Australian politician in Queensland (1817–1884)

William Thornton (15 June 1817 – 27 June 1884) was a member of the Queensland Legislative Council.

==Early life==
Thornton was born in Grenville, County Cavan, Ireland in 1817 to Perrott Mee Thornton and his wife Ellen (née Cochrane). After doing his schooling in Dungannon he attended Trinity College, Dublin but left after a short time. Having a boyish passion for the sea, he found work as a Mercantile Marine with the East India Company, which disappointed his father, who had wanted him to become a solicitor.

While working for the company he made a trip to Sydney and back on board a merchantman before the company's charter expired.
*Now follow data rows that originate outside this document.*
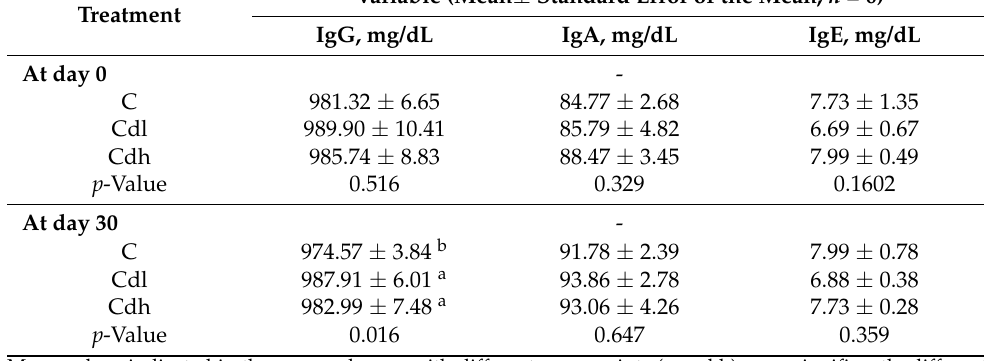
Table 7. Humoral immune indicators (immunoglobulins (Igs)) of rabbits treated with different concentrations of Cleome droserifolia (Forssk.) Del. (Cd) (0: C, Cdl: 1.25 g/kg of DM diet, or Cdh: 2.5 g/kg of DM diet).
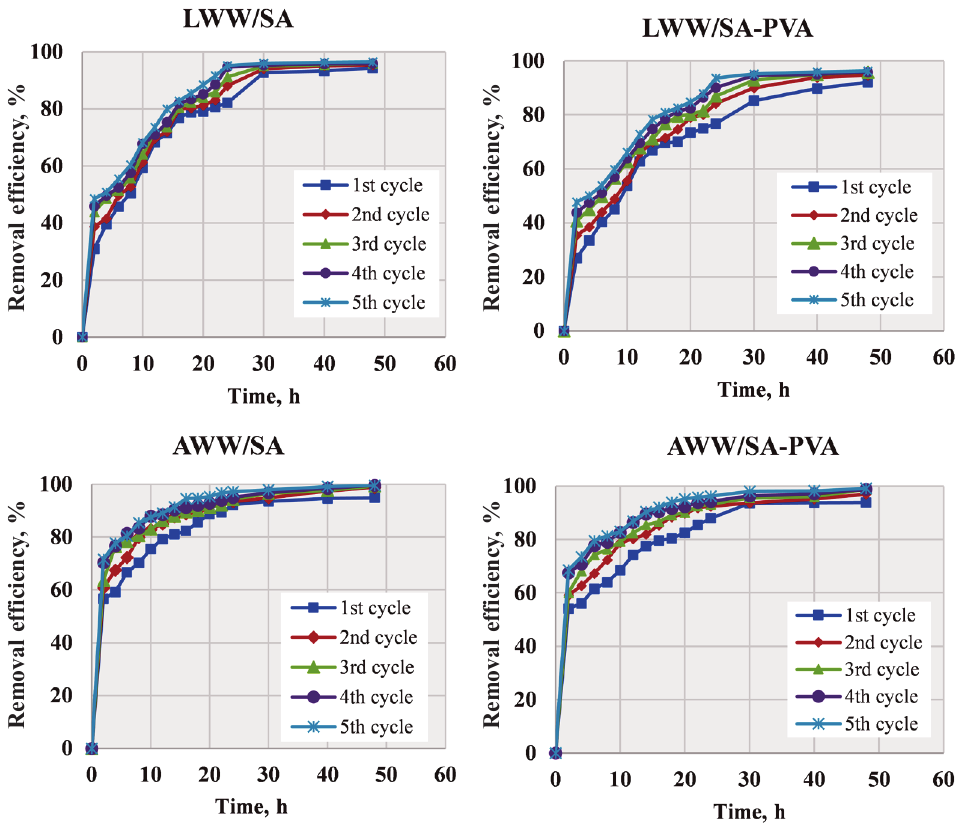
Fig. 5 – Recycling of SA and SA-PVA beads for SDS biodegradation in LWW and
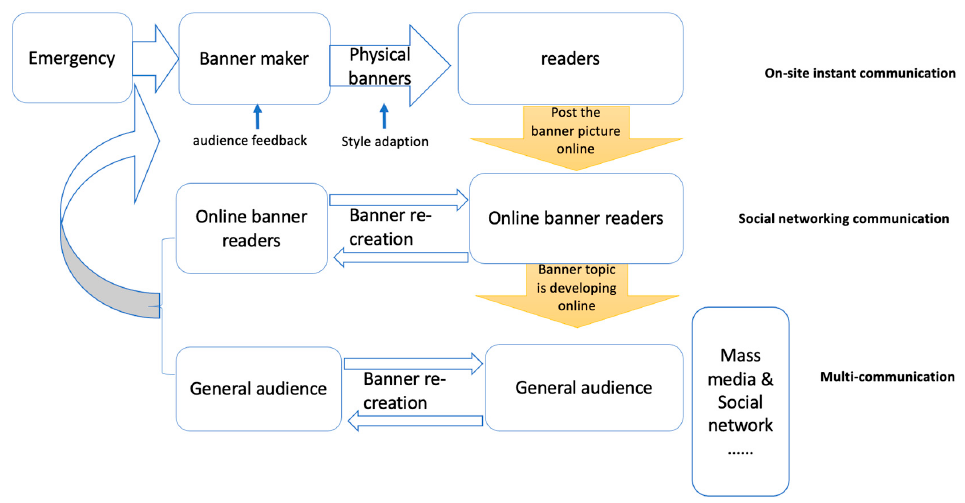
Figure 3. Circulation mode diagram of Early COVID-19 banners.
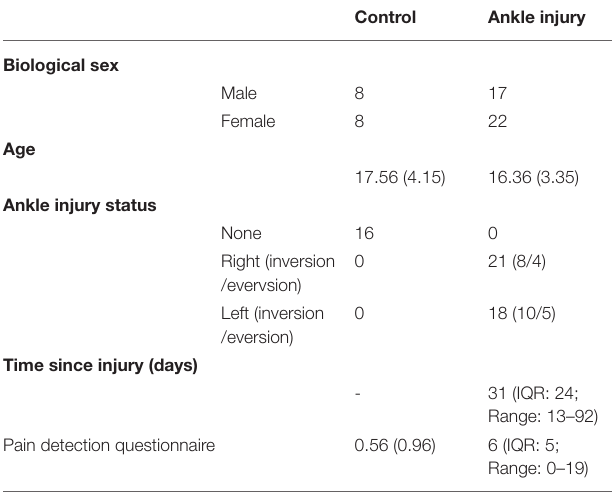
TABLE 1 | Descriptive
Thornton returned to Ireland for a short time before once again setting out for Sydney. After working as a public servant for the New South Wales Government, he joined his cousin who was taking stock to South Australia with the journey taking four months. After returning to New South Wales, Thornton became a squatter in the Wellington area.

In 1853 he returned to Ireland only to be back in Australia two years later. Back in Australia, Thornton resumed work as a public servant and was transferred to Moreton Bay as a Collector of Customs for the New South Wales Government. Upon Queensland's separation in 1859, he was Collector of Customs for the Queensland Government and worked in this role till 1882.

==Politics==
Thornton was appointed to the Queensland Legislative Council on the 26 September 1866. He served for thirteen years before being forced to resign on the 8 September 1879 due to still being a public servant.

Thornton resigned as Collector of Customs in 1882 and was once again appointed to the Council. He served until his death on the 27 June 1884.

==Personal life==
In 1842, Thornton married Ellen Buttenshaw at Molong, New South Wales. Thornton died at Kangaroo Point in 1884 and was buried in South Brisbane Cemetery.